Penyelidikan yang menyeret nama mantan Perdana Menteri Spanyol Jose Luis Rodriguez Zapatero kini memasuki tahap yang lebih sensitif karena melibatkan kerja sama lintas negara. Departemen Keamanan Dalam Negeri Amerika Serikat atau DHS ikut membantu Kepolisian Nasional Spanyol dalam penyidikan pencucian dana publik internasional yang kini menjadi sorotan besar di Madrid.
Keterlibatan unsur Amerika Serikat itu datang melalui kantor Homeland Security Investigations atau HSI di Madrid. Juru bicara DHS menyebut HSI tetap berkomitmen bekerja bersama mitra internasional untuk memerangi kejahatan global dan menegakkan supremasi hukum.
Di tengah pemeriksaan itu, Pengadilan Tinggi Spanyol menyebut Zapatero sedang diselidiki atas dugaan memimpin jaringan yang melakukan influence-peddling dan pencucian uang. Nama mantan pemimpin Spanyol yang menjabat pada 2004 hingga 2011 itu pun ikut menambah tekanan politik di ibu kota.
Fokus perkara ini berkaitan dengan dugaan upaya memengaruhi persetujuan bantuan publik senilai 53 juta euro untuk Plus Ultra. Dana itu berasal dari skema dukungan solvabilitas Spanyol selama pandemi COVID-19, sementara maskapai tersebut menerima bailout negara pada 2021.
Pemeriksaan ke perangkat digital
Dalam perintah pengadilan, Pengadilan Tinggi menyebut HSI mengekstrak informasi dari perangkat seluler milik Rodolfo Reyes. Sosok itu terkait dengan Plus Ultra dan juga sedang diselidiki, sebelum informasi tersebut kemudian diserahkan kepada polisi Spanyol.
Hakim penyelidik Jose Luis Calama menemukan indikasi penggunaan perusahaan cangkang, dokumen palsu, dan saluran keuangan yang tidak transparan. Pola itu diduga dipakai untuk menyembunyikan asal dan tujuan dana senilai 1,95 juta euro.
Zapatero sendiri membantah melakukan kesalahan pada Selasa. Ia masih aktif di politik dan baru-baru ini terlihat menghadiri rapat umum untuk mendukung kandidat Sosialis dalam pemilihan daerah di Andalusia.
Dampak politik di Madrid
Kasus ini muncul saat pemerintah berhaluan kiri di Madrid sudah berada di bawah bayang-bayang sejumlah skandal korupsi. Karena itu, perkara yang menyentuh nama Zapatero tidak hanya memicu perhatian hukum, tetapi juga memperlebar tekanan terhadap pemerintahan saat ini.
Perdana Menteri Pedro Sanchez pada Rabu menyatakan dukungan untuk Zapatero dan menolak menggelar pemilu dini. Di parlemen, ia menegaskan bahwa dirinya menghormati peradilan dan asas praduga tak bersalah.

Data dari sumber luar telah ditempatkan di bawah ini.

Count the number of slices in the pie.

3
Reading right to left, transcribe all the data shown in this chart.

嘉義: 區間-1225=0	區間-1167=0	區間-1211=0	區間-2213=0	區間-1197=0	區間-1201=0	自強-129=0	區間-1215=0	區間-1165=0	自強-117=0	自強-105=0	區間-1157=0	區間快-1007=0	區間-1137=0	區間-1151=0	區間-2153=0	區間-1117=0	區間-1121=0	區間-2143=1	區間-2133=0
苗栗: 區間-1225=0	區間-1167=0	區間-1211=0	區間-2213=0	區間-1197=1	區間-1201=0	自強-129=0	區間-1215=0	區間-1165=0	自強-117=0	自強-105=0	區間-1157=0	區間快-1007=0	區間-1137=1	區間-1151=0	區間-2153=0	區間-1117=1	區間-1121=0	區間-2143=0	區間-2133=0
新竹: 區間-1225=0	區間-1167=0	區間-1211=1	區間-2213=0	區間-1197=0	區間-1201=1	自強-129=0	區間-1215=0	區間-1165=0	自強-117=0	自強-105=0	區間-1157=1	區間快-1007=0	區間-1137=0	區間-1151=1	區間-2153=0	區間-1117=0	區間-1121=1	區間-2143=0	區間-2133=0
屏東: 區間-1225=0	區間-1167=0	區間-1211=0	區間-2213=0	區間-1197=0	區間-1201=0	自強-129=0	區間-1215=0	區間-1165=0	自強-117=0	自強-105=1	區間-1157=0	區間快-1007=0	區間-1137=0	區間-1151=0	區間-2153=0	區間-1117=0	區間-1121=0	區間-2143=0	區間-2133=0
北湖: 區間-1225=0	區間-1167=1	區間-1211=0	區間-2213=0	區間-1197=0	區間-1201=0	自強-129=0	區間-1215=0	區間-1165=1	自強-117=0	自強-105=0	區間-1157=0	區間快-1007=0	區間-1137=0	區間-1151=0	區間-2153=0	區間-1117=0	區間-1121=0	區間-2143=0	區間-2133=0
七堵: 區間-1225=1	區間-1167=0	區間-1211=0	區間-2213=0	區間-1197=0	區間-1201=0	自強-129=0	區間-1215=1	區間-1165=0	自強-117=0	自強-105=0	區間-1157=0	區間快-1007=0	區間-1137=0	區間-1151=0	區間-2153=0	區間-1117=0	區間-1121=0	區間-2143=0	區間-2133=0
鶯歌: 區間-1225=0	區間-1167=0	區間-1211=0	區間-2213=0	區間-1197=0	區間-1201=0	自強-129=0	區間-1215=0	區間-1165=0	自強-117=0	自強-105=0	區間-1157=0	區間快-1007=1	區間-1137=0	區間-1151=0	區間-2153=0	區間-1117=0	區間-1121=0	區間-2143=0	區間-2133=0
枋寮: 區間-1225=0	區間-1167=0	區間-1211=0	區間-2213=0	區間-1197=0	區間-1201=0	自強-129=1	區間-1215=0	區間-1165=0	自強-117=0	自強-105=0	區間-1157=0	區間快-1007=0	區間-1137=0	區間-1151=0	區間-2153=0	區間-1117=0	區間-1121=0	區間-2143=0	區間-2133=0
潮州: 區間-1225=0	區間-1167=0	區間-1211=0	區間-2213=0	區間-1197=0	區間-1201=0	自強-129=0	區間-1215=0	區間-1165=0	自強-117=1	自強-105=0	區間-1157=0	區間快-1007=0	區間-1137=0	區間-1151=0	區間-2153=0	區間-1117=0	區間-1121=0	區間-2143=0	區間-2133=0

Sanchez juga mengatakan, “All my support for Prime Minister Zapatero”. Pernyataan itu langsung memancing reaksi keras dari oposisi.
Pemimpin oposisi Alberto Nunez Feijoo menuduh Sanchez naik ke tampuk kekuasaan untuk “plunder everything” dan menyebut Spanyol dipimpin orang-orang korup. Sementara itu, dari kubu kiri, Gabriel Rufian dari partai Catalan ERC mempertanyakan batas antara lobi dan influence-peddling.
Di tingkat internasional, Zapatero dikenal pernah bertindak sebagai mediator dengan pemerintah Venezuela untuk membantu pembebasan tahanan politik. Peran itu membuatnya tetap memiliki pengaruh di lingkaran politik Sosialis Spanyol, meski kini namanya kembali berada di bawah sorotan penyelidikan.